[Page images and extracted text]
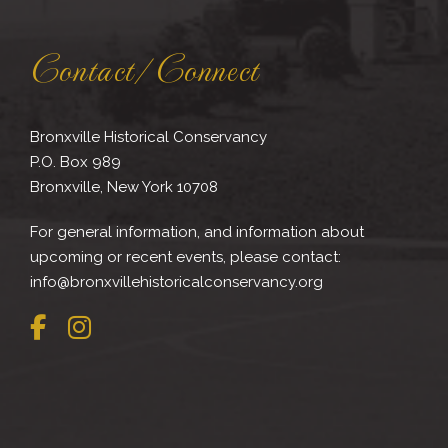
Contact/Connect
Bronxville Historical Conservancy
P.O. Box 989
Bronxville, New York 10708
For general information, and information about
upcoming or recent events, please contact:
info@bronxvillehistoricalconservancy.org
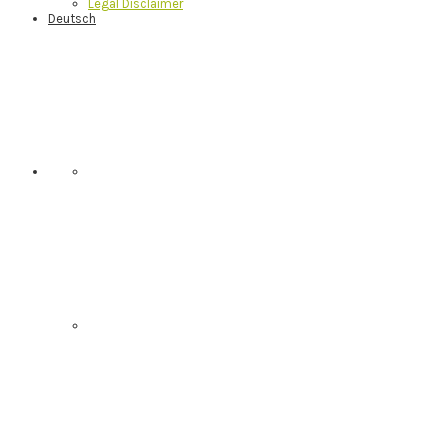
Legal Disclaimer
Deutsch
Nav
Social
Menu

● **WHAT IS REQUIRED**:
Please write out all the entries above again exactly as they appear, skipping any images.

● **OUTPUT OF THE TASK**:
Contact/Connect
Bronxville Historical Conservancy
P.O. Box 989
Bronxville, New York 10708
For general information, and information about
upcoming or recent events, please contact:
info@bronxvillehistoricalconservancy.org
Legal Disclaimer
Deutsch
Nav
Social
Menu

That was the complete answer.